*** Begin section ***

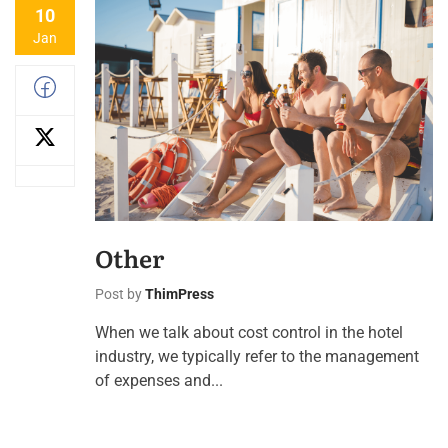
10
Jan
Other
Post by
ThimPress
When we talk about cost control in the hotel
industry, we typically refer to the management
of expenses and...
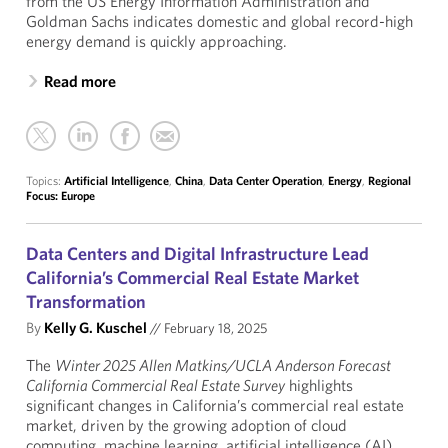
from the US Energy Information Administration and
Goldman Sachs indicates domestic and global record-high
energy demand is quickly approaching.
Read more
Topics:
Artificial Intelligence
,
China
,
Data Center Operation
,
Energy
,
Regional
Focus: Europe
Data Centers and Digital Infrastructure Lead
California’s Commercial Real Estate Market
Transformation
By
Kelly G. Kuschel
//
February 18, 2025
The
Winter 2025 Allen Matkins/UCLA Anderson Forecast
California Commercial Real Estate Survey
highlights
significant changes in California’s commercial real estate
market, driven by the growing adoption of cloud
computing, machine learning, artificial intelligence (AI),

*** End section ***

◆ **ACTIVITY**
Reproduce every line of text in the data above verbatim and in its original order, omitting the pictures.

◆ **OUTPUT FOR THIS TASK**
10
Jan
Other
Post by
ThimPress
When we talk about cost control in the hotel
industry, we typically refer to the management
of expenses and...
from the US Energy Information Administration and
Goldman Sachs indicates domestic and global record-high
energy demand is quickly approaching.
Read more
Topics:
Artificial Intelligence
,
China
,
Data Center Operation
,
Energy
,
Regional
Focus: Europe
Data Centers and Digital Infrastructure Lead
California’s Commercial Real Estate Market
Transformation
By
Kelly G. Kuschel
//
February 18, 2025
The
Winter 2025 Allen Matkins/UCLA Anderson Forecast
California Commercial Real Estate Survey
highlights
significant changes in California’s commercial real estate
market, driven by the growing adoption of cloud
computing, machine learning, artificial intelligence (AI),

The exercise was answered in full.